## Task goal
Reproduce the entries in full. Exclude all images from the copy.

## Recorded data
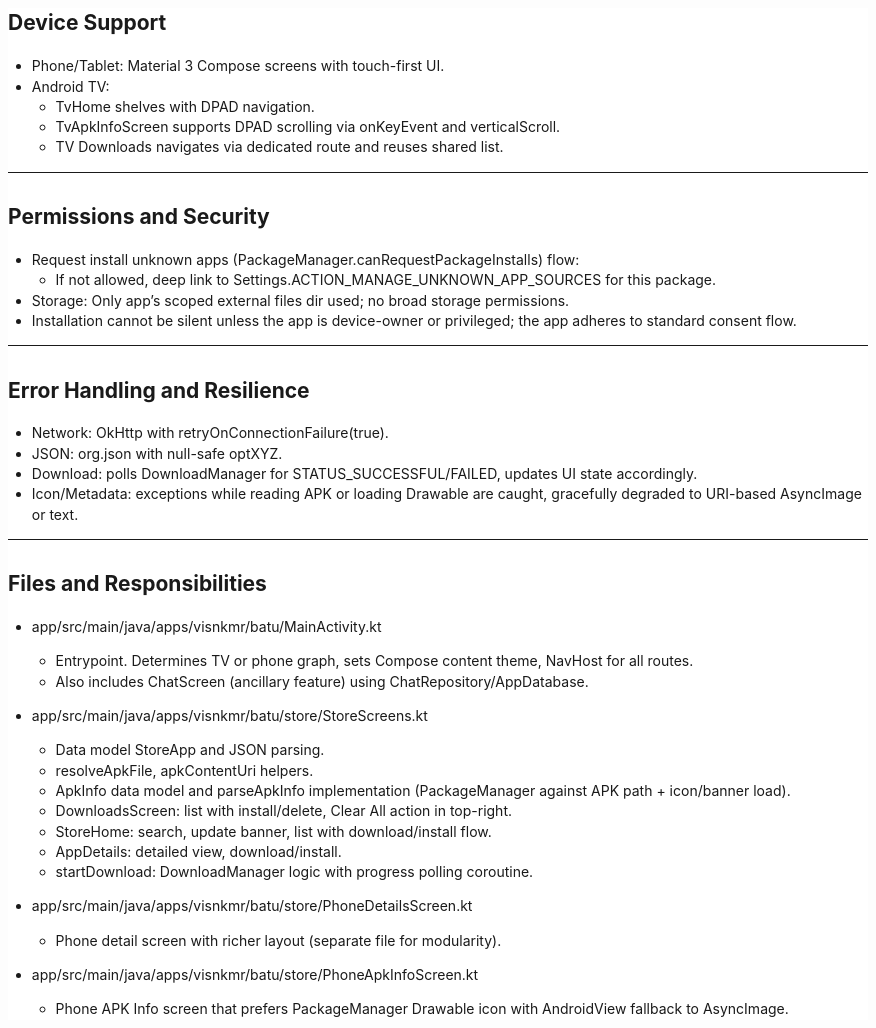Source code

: ## Device Support

- Phone/Tablet: Material 3 Compose screens with touch-first UI.
- Android TV:
  - TvHome shelves with DPAD navigation.
  - TvApkInfoScreen supports DPAD scrolling via onKeyEvent and verticalScroll.
  - TV Downloads navigates via dedicated route and reuses shared list.

---

## Permissions and Security

- Request install unknown apps (PackageManager.canRequestPackageInstalls) flow:
  - If not allowed, deep link to Settings.ACTION_MANAGE_UNKNOWN_APP_SOURCES for this package.
- Storage: Only app’s scoped external files dir used; no broad storage permissions.
- Installation cannot be silent unless the app is device-owner or privileged; the app adheres to standard consent flow.

---

## Error Handling and Resilience

- Network: OkHttp with retryOnConnectionFailure(true).
- JSON: org.json with null-safe optXYZ.
- Download: polls DownloadManager for STATUS_SUCCESSFUL/FAILED, updates UI state accordingly.
- Icon/Metadata: exceptions while reading APK or loading Drawable are caught, gracefully degraded to URI-based AsyncImage or text.

---

## Files and Responsibilities

- app/src/main/java/apps/visnkmr/batu/MainActivity.kt
  - Entrypoint. Determines TV or phone graph, sets Compose content theme, NavHost for all routes.
  - Also includes ChatScreen (ancillary feature) using ChatRepository/AppDatabase.

- app/src/main/java/apps/visnkmr/batu/store/StoreScreens.kt
  - Data model StoreApp and JSON parsing.
  - resolveApkFile, apkContentUri helpers.
  - ApkInfo data model and parseApkInfo implementation (PackageManager against APK path + icon/banner load).
  - DownloadsScreen: list with install/delete, Clear All action in top-right.
  - StoreHome: search, update banner, list with download/install flow.
  - AppDetails: detailed view, download/install.
  - startDownload: DownloadManager logic with progress polling coroutine.

- app/src/main/java/apps/visnkmr/batu/store/PhoneDetailsScreen.kt
  - Phone detail screen with richer layout (separate file for modularity).

- app/src/main/java/apps/visnkmr/batu/store/PhoneApkInfoScreen.kt
  - Phone APK Info screen that prefers PackageManager Drawable icon with AndroidView fallback to AsyncImage.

## Answer to the problem
Source code

: ## Device Support

- Phone/Tablet: Material 3 Compose screens with touch-first UI.
- Android TV:
  - TvHome shelves with DPAD navigation.
  - TvApkInfoScreen supports DPAD scrolling via onKeyEvent and verticalScroll.
  - TV Downloads navigates via dedicated route and reuses shared list.

---

## Permissions and Security

- Request install unknown apps (PackageManager.canRequestPackageInstalls) flow:
  - If not allowed, deep link to Settings.ACTION_MANAGE_UNKNOWN_APP_SOURCES for this package.
- Storage: Only app’s scoped external files dir used; no broad storage permissions.
- Installation cannot be silent unless the app is device-owner or privileged; the app adheres to standard consent flow.

---

## Error Handling and Resilience

- Network: OkHttp with retryOnConnectionFailure(true).
- JSON: org.json with null-safe optXYZ.
- Download: polls DownloadManager for STATUS_SUCCESSFUL/FAILED, updates UI state accordingly.
- Icon/Metadata: exceptions while reading APK or loading Drawable are caught, gracefully degraded to URI-based AsyncImage or text.

---

## Files and Responsibilities

- app/src/main/java/apps/visnkmr/batu/MainActivity.kt
  - Entrypoint. Determines TV or phone graph, sets Compose content theme, NavHost for all routes.
  - Also includes ChatScreen (ancillary feature) using ChatRepository/AppDatabase.

- app/src/main/java/apps/visnkmr/batu/store/StoreScreens.kt
  - Data model StoreApp and JSON parsing.
  - resolveApkFile, apkContentUri helpers.
  - ApkInfo data model and parseApkInfo implementation (PackageManager against APK path + icon/banner load).
  - DownloadsScreen: list with install/delete, Clear All action in top-right.
  - StoreHome: search, update banner, list with download/install flow.
  - AppDetails: detailed view, download/install.
  - startDownload: DownloadManager logic with progress polling coroutine.

- app/src/main/java/apps/visnkmr/batu/store/PhoneDetailsScreen.kt
  - Phone detail screen with richer layout (separate file for modularity).

- app/src/main/java/apps/visnkmr/batu/store/PhoneApkInfoScreen.kt
  - Phone APK Info screen that prefers PackageManager Drawable icon with AndroidView fallback to AsyncImage.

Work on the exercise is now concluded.